Britanny mendelik pria itu. "Grisham, kau tahu aku bukan orang yang serampangan. Aku tidak asal- asalan memakai dan melepas barang, apalagi perhiasan. Itu kalung hadiah dari ibuku. Aku mengenakannya sejak bayi."
"Mungkin jatuh di suatu tempat. Biar kusuruh pelayan mencarinya ke semua ruangan. Kau duduk dan makanlah dulu, baru kau cari di ruangan mana saja kau berada." Grisham lalu menoleh pada Alfred. "Alfred, perintahkan semua pelayan mencari kalung Britanny di setiap sudut rumah dan halaman."
"Baik, Tuan!" Alfred meninggalkan ruang makan untuk menyampaikan titah tuannya.
Britanny duduk lagi dan berusaha tenang, tetapi ia masih terlalu gusar untuk melanjutkan makan. "Bagaimana kalau tidak ditemukan lagi? Kalung itu sangat berharga buatku."
Esteva menatap Grisham dengan sorot bersungguh- sungguh. "Apakah saya perlu ikut mencari, Señor?" tanyanya. "Saya merasa tidak enak jika tidak membantu."
Grisham tersenyum hangat pada gadis itu. Meraih tangan Esteva dan mengusapnya sekilas bagai kesayangannya. "Tidak perlu, Eva. Ada ratusan pelayan di sini, aku yakin mereka bisa menanganinya."
Esteva pun menunduk kembali ke piringnya. "Sí," sahutnya singkat kemudian melanjutkan makan tanpa terganggu apa pun walau Britanny mendengkus dan menghunuskan tatapan tajam padanya.
"Kau pasti mengetahui sesuatu," tuding Britanny.

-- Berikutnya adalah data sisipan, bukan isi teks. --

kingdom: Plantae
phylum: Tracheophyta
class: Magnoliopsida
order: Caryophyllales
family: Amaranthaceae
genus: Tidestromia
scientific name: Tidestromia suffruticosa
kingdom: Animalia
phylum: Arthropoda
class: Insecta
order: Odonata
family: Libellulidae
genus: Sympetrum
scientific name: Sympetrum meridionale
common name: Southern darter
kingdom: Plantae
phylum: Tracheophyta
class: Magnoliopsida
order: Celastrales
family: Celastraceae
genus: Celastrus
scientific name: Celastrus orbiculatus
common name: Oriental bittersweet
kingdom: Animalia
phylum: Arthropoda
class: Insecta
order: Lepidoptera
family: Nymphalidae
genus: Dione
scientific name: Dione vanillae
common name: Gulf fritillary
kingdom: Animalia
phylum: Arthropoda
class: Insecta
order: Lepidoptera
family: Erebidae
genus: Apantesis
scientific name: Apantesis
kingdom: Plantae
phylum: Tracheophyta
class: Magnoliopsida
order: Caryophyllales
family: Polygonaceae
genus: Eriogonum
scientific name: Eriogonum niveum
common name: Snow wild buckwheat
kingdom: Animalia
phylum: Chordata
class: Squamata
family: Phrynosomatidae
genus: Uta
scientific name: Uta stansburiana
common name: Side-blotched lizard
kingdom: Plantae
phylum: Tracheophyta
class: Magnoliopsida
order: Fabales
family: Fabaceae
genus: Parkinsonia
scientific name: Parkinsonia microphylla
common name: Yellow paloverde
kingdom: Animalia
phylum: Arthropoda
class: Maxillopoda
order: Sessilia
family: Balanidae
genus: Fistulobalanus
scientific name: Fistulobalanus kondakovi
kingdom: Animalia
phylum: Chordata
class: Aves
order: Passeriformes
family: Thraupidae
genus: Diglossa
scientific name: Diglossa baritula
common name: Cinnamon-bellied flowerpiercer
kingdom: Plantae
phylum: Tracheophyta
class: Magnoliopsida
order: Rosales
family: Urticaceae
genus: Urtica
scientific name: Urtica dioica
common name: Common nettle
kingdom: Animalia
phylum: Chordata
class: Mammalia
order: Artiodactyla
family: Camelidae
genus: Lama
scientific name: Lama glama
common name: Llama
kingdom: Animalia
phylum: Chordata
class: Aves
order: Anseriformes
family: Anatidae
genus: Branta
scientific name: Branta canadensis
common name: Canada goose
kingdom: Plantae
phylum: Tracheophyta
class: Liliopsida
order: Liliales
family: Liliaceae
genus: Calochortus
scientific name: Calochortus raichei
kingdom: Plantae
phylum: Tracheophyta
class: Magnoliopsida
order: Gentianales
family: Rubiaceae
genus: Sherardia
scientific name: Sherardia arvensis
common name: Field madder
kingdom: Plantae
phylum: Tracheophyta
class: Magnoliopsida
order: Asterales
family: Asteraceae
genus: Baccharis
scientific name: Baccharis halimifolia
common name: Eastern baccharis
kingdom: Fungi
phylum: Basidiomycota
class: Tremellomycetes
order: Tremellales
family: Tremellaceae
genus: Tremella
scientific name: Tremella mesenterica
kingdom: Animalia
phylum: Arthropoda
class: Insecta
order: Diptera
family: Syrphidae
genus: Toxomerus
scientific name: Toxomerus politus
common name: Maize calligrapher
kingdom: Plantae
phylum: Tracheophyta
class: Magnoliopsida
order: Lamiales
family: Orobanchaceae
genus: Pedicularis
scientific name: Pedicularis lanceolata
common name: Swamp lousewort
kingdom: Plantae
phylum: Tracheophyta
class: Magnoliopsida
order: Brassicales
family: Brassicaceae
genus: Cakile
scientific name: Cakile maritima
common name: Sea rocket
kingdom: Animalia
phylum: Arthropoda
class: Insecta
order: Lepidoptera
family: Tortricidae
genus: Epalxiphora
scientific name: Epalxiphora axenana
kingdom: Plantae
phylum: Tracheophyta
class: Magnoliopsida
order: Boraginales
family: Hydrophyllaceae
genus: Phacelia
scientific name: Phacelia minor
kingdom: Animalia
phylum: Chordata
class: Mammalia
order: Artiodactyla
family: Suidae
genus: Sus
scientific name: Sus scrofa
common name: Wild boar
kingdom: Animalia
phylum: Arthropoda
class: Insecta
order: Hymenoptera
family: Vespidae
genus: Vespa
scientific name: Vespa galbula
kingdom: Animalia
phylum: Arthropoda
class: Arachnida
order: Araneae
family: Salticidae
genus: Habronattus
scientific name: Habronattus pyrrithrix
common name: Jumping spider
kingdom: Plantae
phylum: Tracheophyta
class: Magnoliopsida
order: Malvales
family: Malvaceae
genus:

Esteva menelengkan kepala dan keningnya mengernyit bingung. "Maaf, apa maksud Anda, Nona?"
"Kau pasti tahu betul apa yang kumaksud!"
Nada suara Britanny yang meninggi membuat Grisham menegurnya. "Britanny, bisa kau kendalikan emosimu? Kita sedang makan dan tidak sopan menuduh tamu kita seperti itu. Eva baru saja tiba di sini, kau sudah membuatnya tidak nyaman."
Esteva mencoba menenangkan suasana. "Tidak apa- apa, Señor, saya sudah biasa diperlakukan demikian," katanya mengiba.
Grisham kembali menatap Britanny dengan tatapan geram. "Kau dengar itu, Britanny? Jangan memperburuk perasaan Eva. Aku harap kau lebih bijaksana dan jangan berasumsi buruk pada gadis yang baru kau kenal." Grisham kembali pada gadisnya, menatap lembut dan berkata penuh perhatian. "Makan yang banyak, Eva. Bournemouth tampaknya tidak mengurusmu dengan baik. Di sini kau akan mendapatkan semua kenyamanan dan ketenangan yang kau inginkan."
Britanny mengantup bibirnya rapat- rapat agar tidak memaki. Hanya sesama perempuan yang bisa merasakan kejahatan dalam diri gadis bernama Esteva itu, sementara para lelaki akan mudah dikibuli oleh penampilan cantik dan provokatifnya. Britanny meremas serbetnya berkali- kali, tetapi itu pun tidak sanggup meredam amarahnya. Ia mengempas serbet ke piringnya lalu berdiri gusar dan meninggalkan meja meski makanannya masih banyak sisa.
Esteva memandangi kepergian Britanny. "Ada apa dengan Nona Britanny?" gumam Esteva.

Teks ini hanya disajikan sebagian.